Following are the different types of operating systems of a server. Read to know the details of all:

Microsoft Windows Servers

Windows for Workgroups could be considered Microsoft’s first foray into server operating systems, as it allowed certain computers to share resources and handle client requests, thus functioning as servers. However, Microsoft’s first dedicated server OS was Windows NT, with its notable versions 3.5 and 3.51 used in many business networks. 

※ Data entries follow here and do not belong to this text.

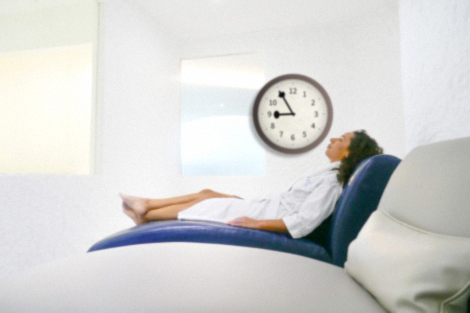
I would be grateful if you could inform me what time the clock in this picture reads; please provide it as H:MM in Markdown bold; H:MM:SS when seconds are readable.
**8:55**
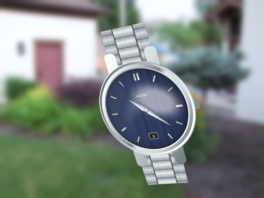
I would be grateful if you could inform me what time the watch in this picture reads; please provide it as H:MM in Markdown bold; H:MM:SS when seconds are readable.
**10:22**
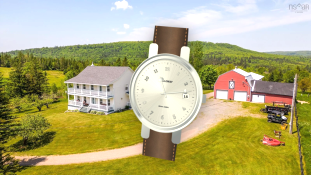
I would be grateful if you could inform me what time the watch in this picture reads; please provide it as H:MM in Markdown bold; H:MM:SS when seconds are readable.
**11:13**
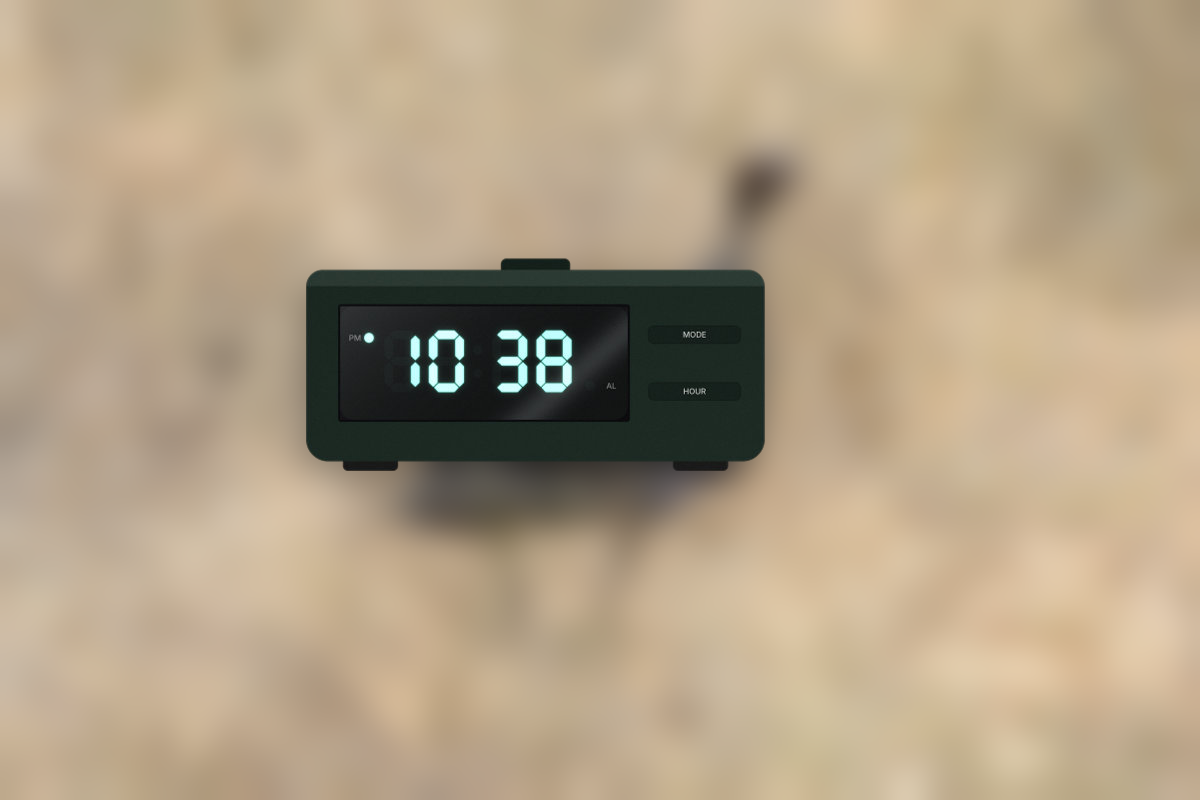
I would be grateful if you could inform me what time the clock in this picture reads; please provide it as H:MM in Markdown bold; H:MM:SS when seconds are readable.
**10:38**
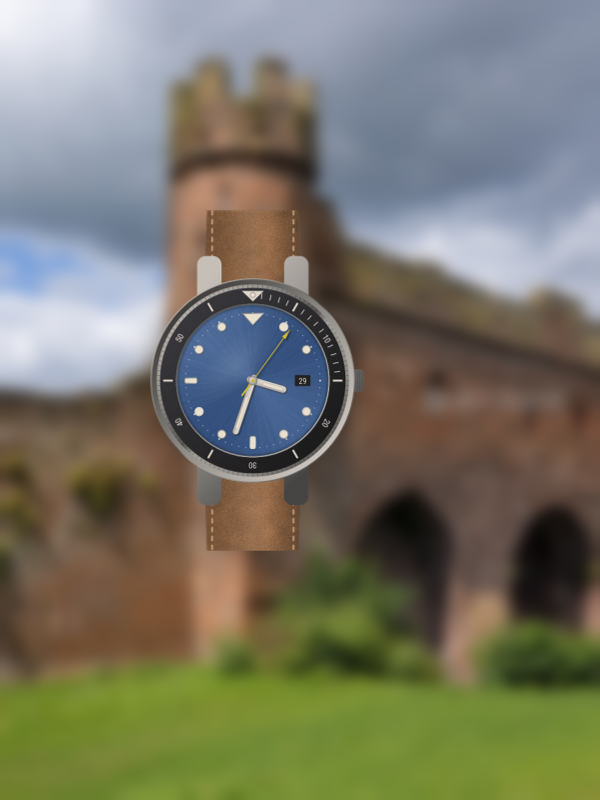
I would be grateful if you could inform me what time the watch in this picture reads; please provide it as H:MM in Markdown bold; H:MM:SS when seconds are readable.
**3:33:06**
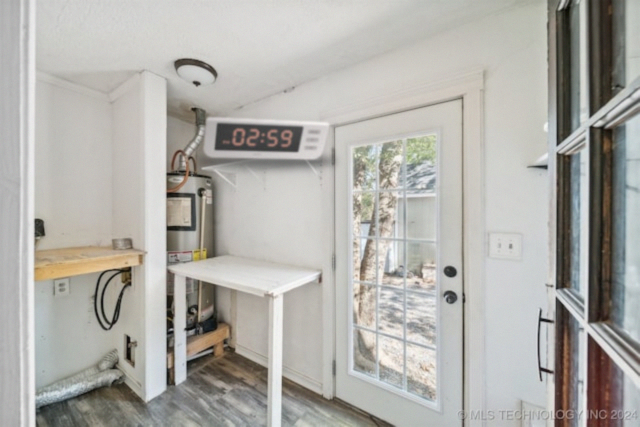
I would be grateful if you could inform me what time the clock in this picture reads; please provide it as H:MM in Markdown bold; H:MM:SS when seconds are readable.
**2:59**
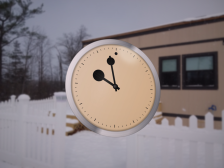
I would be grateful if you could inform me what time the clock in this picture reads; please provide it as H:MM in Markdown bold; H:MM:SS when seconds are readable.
**9:58**
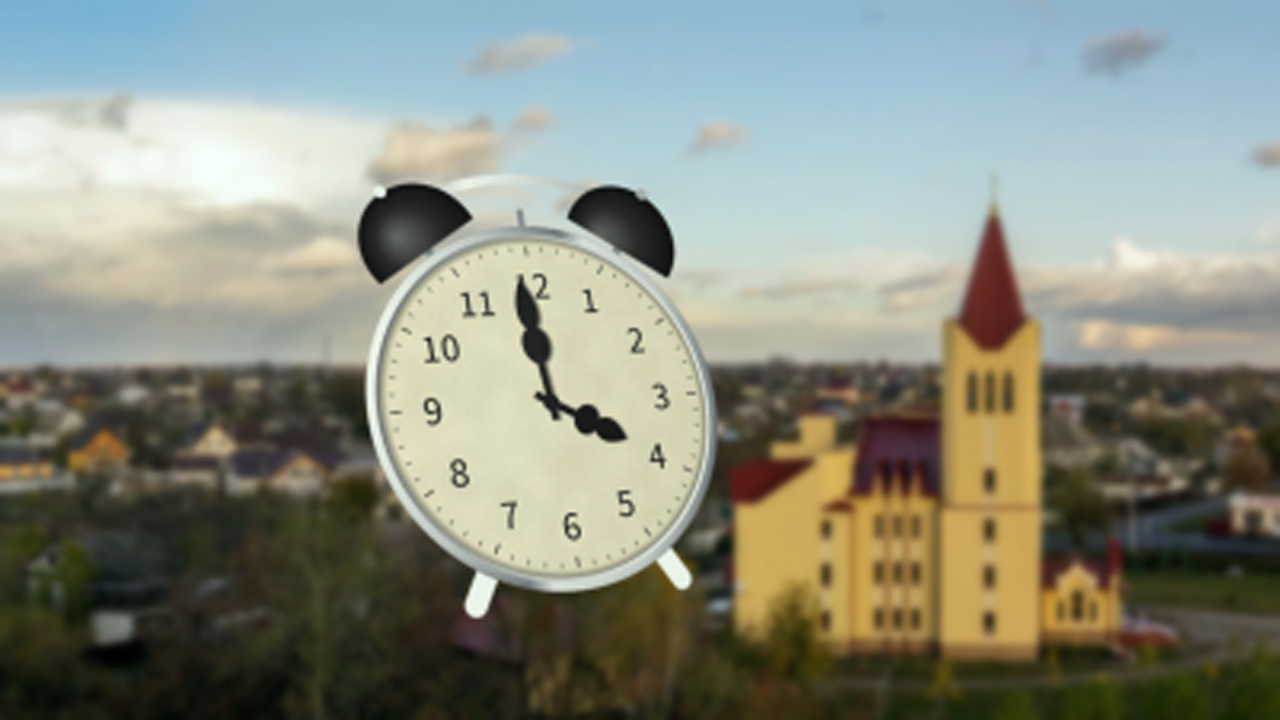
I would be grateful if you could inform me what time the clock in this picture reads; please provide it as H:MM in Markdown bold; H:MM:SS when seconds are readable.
**3:59**
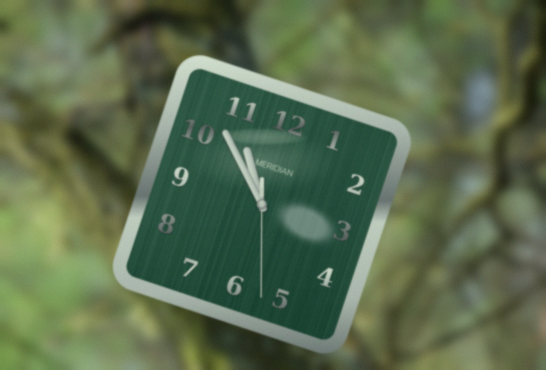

This evolved into the Windows Server series still in use today, with the latest version being Windows Server 2016. This version supports a range of applications and databases and includes a hypervisor for running virtual servers.

Linux / Unix Servers

Another key player in the server OS market is Linux/Unix. This includes various versions like Red Hat Enterprise Linux, Debian, and CentOS. As an open-source operating system, Linux is particularly popular for web servers, often running the Apache web application server.

Cloud Servers

Cloud servers are virtual servers hosted on third-party infrastructure via an open network like the Internet. Key players in this space include Google Cloud Platform, Microsoft Azure, and IBM Cloud. Amazon’s AWS was a trailblazer in corporate cloud computing, initially leveraging Amazon’s spare server capacity. AWS now offers customers the ability to create virtual servers on-demand and adjust resources as needed.

In today’s world, a server might just be data within physical hardware comprising multiple processors, disk drives, memory, and network connections. Yet, at its core, a server remains a system that processes requests from clients.